I love the idea of Uber, since I’m not a traditional taxi driver working within the old paradigm, but it upsets me that the ultimate goal of this company is to join the rush to replace human drivers with robots. As a Sci-Fi guy, I ought to be thrilled as pie over the prospect of autonomous robot cars taking us where we want to go–visions of retro-futuristic transparent capsules whisking us through tubes from one place to another come to mind–but I’m weary of the profit-driven philosophy of eliminating good, honest workers from the dynamic.
I jest, but not really. It would be great, if the goal was to lift us all into some sort of morally elevated “post-economics” economy where folks are freed from the necessity of earning money and able to pursue livelihoods as passionate pursuits rather than life or death struggles for shelter and sustenance, but we all know that robot Yelp cars are not being made so poets can be poets, singers can sing songs, and scientists can toil, free from funding concerns, to right the wrongs of a few centuries of egregious consumption.
Uber robot cars are being made so taxi drivers can lose their jobs, and their former salaries can land in the oversized pockets of wealthy investors. There is no thought or concern for the welfare of the displaced, and that’s a bad thing. Uber cars are also not going to do a damned thing about the real transportation problem, which is that too many of us have too many cars, a problem we can only fix with improved mass transit or, preferably, birth control. Lots and lots and lots of birth control.
Now, you’re thinking: listen to the mealy-mouthed socialist ranting about economic justice; but you’re wrong. I’m a money grubbing materialist just like the rest of you–the difference is that I’m fundamentally lazy and just unwilling to do a lot of the stuff I’d need to do in order to have the cool stuff I covet. The result is the same, however: a life mostly unencumbered by commerce.
What is bad about Uber, and all the other technologists laboring diligently to trade manpower for money, is that none of them exist in a vacuum and when these advancements reach widespread implementation the cumulative effect will be staggering, as the wages of first tens of thousands, then hundreds of thousands, pool in the pockets of a few score of speculators and “innovators.” Now, if you believe in the gospel of trickle-down economics, you may not be concerned, but the years have shown me that those pools are deep, with almost unlimited capacity, and only a fraction of what goes in actually drips out.
When Henry Ford began implementing his assembly line factory in the early 1900s some of his fellow industrialists were put off by his insistence on paying his workers a salary far closer to a living wage than was common at the time. They argued that other workers would demand similarly “unreasonable” treatment, but Ford shrugged them off, not out of any great fondness for the utterly replaceable men whose sweat and blood comprised the building blocks of his fortune. No, he simply recognized that if he wanted to sell his automobiles there would need to be sufficient prosperity in the middle class for enough people to be able to actually buy them.
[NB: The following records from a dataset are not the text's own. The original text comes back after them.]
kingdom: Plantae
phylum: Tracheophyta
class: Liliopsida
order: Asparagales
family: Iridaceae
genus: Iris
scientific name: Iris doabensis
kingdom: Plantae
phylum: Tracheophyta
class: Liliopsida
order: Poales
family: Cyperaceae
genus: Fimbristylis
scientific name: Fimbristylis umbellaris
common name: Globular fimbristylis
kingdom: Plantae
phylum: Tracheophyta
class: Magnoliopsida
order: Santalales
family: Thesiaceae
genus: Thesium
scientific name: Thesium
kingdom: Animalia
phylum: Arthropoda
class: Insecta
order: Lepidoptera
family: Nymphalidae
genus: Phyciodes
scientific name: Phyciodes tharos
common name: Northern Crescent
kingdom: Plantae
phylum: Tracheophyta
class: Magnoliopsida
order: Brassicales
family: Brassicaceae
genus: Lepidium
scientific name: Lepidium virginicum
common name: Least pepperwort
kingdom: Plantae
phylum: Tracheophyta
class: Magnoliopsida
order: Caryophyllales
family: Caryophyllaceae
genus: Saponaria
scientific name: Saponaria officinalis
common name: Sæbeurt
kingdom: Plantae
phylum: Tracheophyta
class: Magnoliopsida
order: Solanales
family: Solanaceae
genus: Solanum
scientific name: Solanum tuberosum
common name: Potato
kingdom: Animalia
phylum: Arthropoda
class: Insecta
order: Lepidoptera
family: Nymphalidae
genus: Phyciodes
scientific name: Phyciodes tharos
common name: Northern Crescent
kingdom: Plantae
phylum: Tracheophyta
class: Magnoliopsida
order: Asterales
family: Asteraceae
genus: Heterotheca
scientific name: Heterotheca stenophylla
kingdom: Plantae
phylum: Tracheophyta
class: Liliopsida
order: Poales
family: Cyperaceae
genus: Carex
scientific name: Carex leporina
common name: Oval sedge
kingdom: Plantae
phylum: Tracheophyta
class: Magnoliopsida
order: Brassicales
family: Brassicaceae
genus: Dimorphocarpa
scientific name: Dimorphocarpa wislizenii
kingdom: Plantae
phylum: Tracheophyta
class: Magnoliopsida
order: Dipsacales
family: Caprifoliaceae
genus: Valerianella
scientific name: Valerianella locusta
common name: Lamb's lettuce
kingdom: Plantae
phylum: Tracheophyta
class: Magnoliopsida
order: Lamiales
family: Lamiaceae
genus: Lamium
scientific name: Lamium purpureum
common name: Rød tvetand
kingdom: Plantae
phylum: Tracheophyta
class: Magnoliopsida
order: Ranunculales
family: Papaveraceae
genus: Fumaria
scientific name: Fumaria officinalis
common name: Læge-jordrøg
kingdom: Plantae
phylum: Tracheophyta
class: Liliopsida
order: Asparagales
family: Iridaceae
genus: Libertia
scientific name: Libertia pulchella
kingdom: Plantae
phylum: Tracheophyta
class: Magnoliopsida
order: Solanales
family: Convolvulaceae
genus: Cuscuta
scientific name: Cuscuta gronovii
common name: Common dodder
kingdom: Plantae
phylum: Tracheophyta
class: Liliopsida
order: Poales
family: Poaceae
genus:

It is happening already, though we don’t see it. Take two primary extraction industries whose howls of government persecution and vilification at the hands of tree-hugging liberals, if you will. I won’t bother with the details here, but I invite you to compare the number of coal mining jobs lost to environmental regulation with the number of reductions caused by automation in that industry as well as the significant effects of competing energies–largely natural gas–in which increased efficiencies, many of them labor-saving, have resulted in more competitive pricing. On the west coast, ten times as many jobs in the timber industry have been lost to automation as have been lost to environmental concerns, like the infamous Spotted Owl.
That’s where we’re heading with each labor-killing step towards automation: an economy in which the only viable industries will be built around servicing the super-wealthy, a flawed and dangerously unstable prospect. I can’t be alone in thinking that we’d be better off incentivizing technology that elevates people and creates jobs–and solve real social and environmental problems, rather than rewarding those who revolutionize the time-honored tradition of filling our pockets with the contents of others’.